The funny thing is, that’s the content that matters. It’s the process. It’s the daily ins-and-outs, the ups-and-downs, and the gritty details that truly help give context behind the metrics and numbers.

It was my intentions to share those things on social media. To try an break through the noise of the maker bubble. But I failed. In the end, I resorted to simply updating people about the numbers, and not the things that generated the numbers.

I don’t feel good about that. I don’t want to make people envious. I want to help them do the same (if that’s what they’re into).

No More Social Media

This is an interesting topic for me.

I sometimes refer to myself as a growth hacker. I know the ins-and-outs of building an online brand - exploiting tactics and tricks to grow quickly on social media.

But in the end, nothing changes. It’s still a rat race to the bottom. And the worst thing about a rat race is, you’re a rat.

Social media is explicitly designed to be addictive. It’s designed to suck you in. To make you envious. To confuse the social nature of your brain into thinking this is social interaction. It dumbs down the internet in a way that makes it so the information fed to you is an algorithm designed to extract money from you.

I’m currently reading Digital Minimalism by Cal Newport - and though his message never changes, it’s ringing truer than ever for me.

Its core premise is that social media and our digital lives are intruding on our fundamental functions as humans, and it’s making an impact on us as a society. We’re addicted to the dopamine hits, and these apps are delivering them digitally by the minute.

It’s time to reflect on what we’re trying to achieve on social media. Is it just a vanity metric? Are we genuinely trying to help people? Are we just trying to make money from people? Be honest.

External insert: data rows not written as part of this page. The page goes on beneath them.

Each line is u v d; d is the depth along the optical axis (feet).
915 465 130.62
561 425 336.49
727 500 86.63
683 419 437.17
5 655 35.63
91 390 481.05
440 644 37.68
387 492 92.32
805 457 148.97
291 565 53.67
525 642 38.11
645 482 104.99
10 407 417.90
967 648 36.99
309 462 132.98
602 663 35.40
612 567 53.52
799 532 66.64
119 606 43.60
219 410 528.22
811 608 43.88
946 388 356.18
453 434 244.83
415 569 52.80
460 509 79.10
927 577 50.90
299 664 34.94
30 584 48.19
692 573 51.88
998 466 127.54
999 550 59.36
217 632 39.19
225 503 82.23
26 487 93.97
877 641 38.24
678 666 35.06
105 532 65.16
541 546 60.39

No matter what your reason, I guarantee there’s a better, more sustainable, less intrusive way to reach an audience than social media.

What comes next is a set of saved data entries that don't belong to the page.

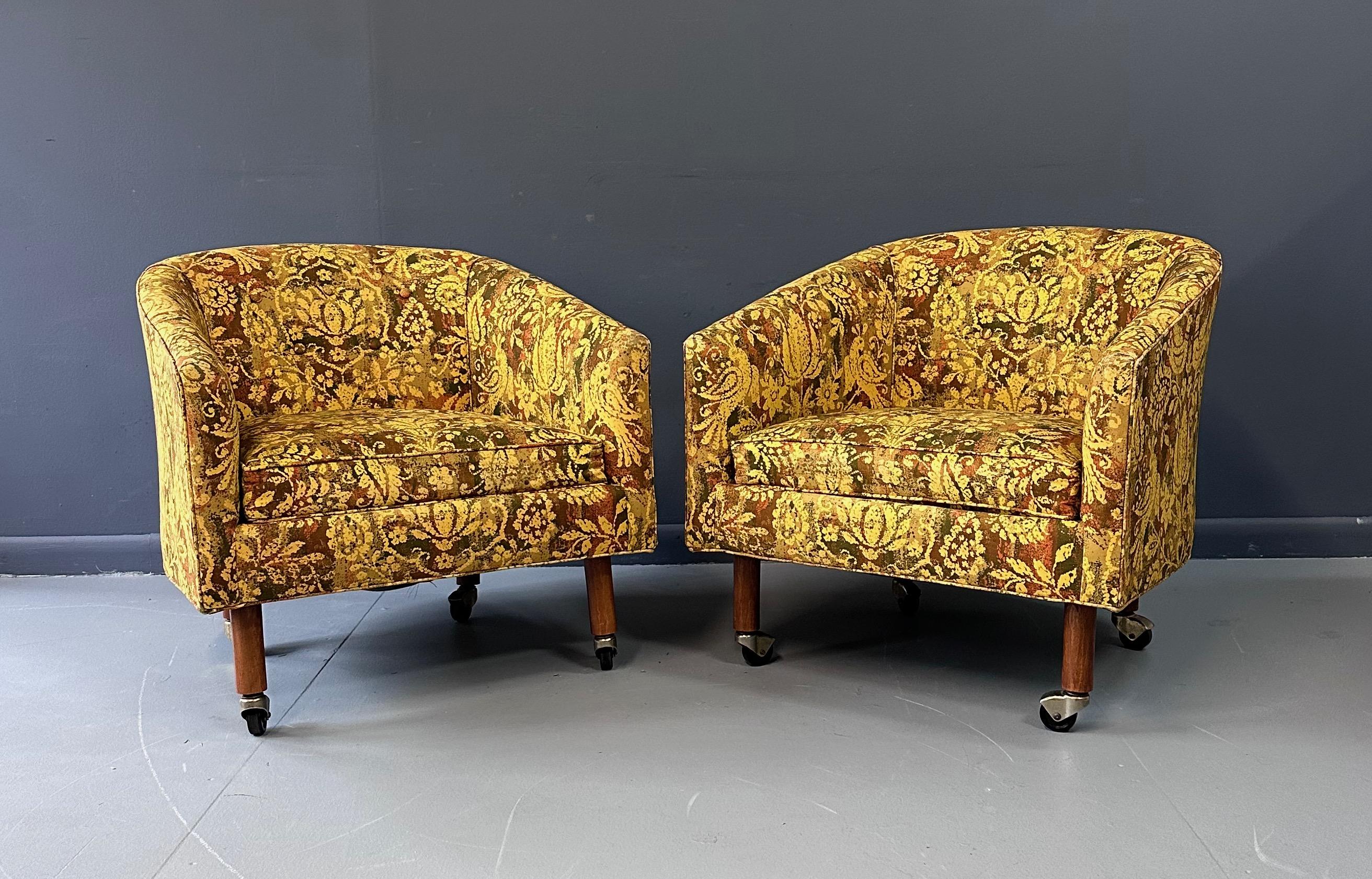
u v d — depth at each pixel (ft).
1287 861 5.01
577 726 6.57
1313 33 9.19
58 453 9.69
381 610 8.81
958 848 5.16
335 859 5.16
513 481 6.90
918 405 8.22
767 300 7.57
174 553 6.74
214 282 7.80
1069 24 9.28
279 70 9.38
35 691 7.20
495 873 5.01
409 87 9.43
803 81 9.44
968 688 7.08
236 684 6.47
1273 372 9.53
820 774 5.91
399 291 8.34
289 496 6.39
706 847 5.21
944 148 9.48
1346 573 9.23
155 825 5.48
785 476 6.98
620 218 9.61
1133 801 5.57
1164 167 9.38
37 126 9.36
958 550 6.46
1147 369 6.06
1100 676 7.22
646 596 9.10
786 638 8.07
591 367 7.16
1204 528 9.66
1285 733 6.33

For this reason, and because I couldn’t really come up with a good reason to post on social media, I’m stopping all social media traffic (personal and business related).

SEO and Email Lists

You can talk all you want about building audiences, marketing tactics, and paid traffic. SEO and email lists are the number one way to build an audience in 2019. It was true 10 years ago. It’s true today.

Google traffic is intent filled, hyper-focused and ready to do exactly what they searched. Your email list knows who you are, what you offer, and why you’re emailing them. It’s the best way to talk to people, sell to people, and give people things they actually need/want.

I don’t have to go too far to convince you this is the way to go. Take a look at James Clear, or Cal Newport, or Brian Dean (the list goes on). They’ve built massive audiences through making awesome blog content, and building an email list in an honest way.

They don’t have to convince people to sign up for their email lists, people do because the value they provide is extraordinary. The free content they put out is almost surely better than any book you could read at the moment.

That’s where I want to be.

I don’t want to put out small, irrelevant pieces of content that don’t provide value. I want to provide people with rich insights and methods to replicate the things I’ve done to have the success I’ve experienced.

I don’t need social media. I don’t need complex funnels and email marketing automation (though simple ones are very powerful). It just needs to be an exchange of value. I provide incredible value up-front, and in the end, the user pays me (through attention, buying something I make, or by supporting me).

That’s it. That’s the secret sauce. It’s not hard to understand - but it’s hard to implement. You have to put in the work to provide other people with the value before anyone starts paying you.

Replacing Time

So, I’m replacing the time I would have normally spent mindlessly browsing Twitter with something much more valuable - writing content that matters and will make an impact on other people.

I’ll be writing guides, making courses, showing people how to create value and then charge money for it (honestly, not the scummy way ‘online marketers’ tell you how to do it).

I’m in this for the long-haul. I don’t want to do anything other than creating profitable online businesses. I don’t want to trade my authenticity for a few more clicks on social media. This is me, I believe in SEO, I believe in email lists, and that’s what I am sticking to.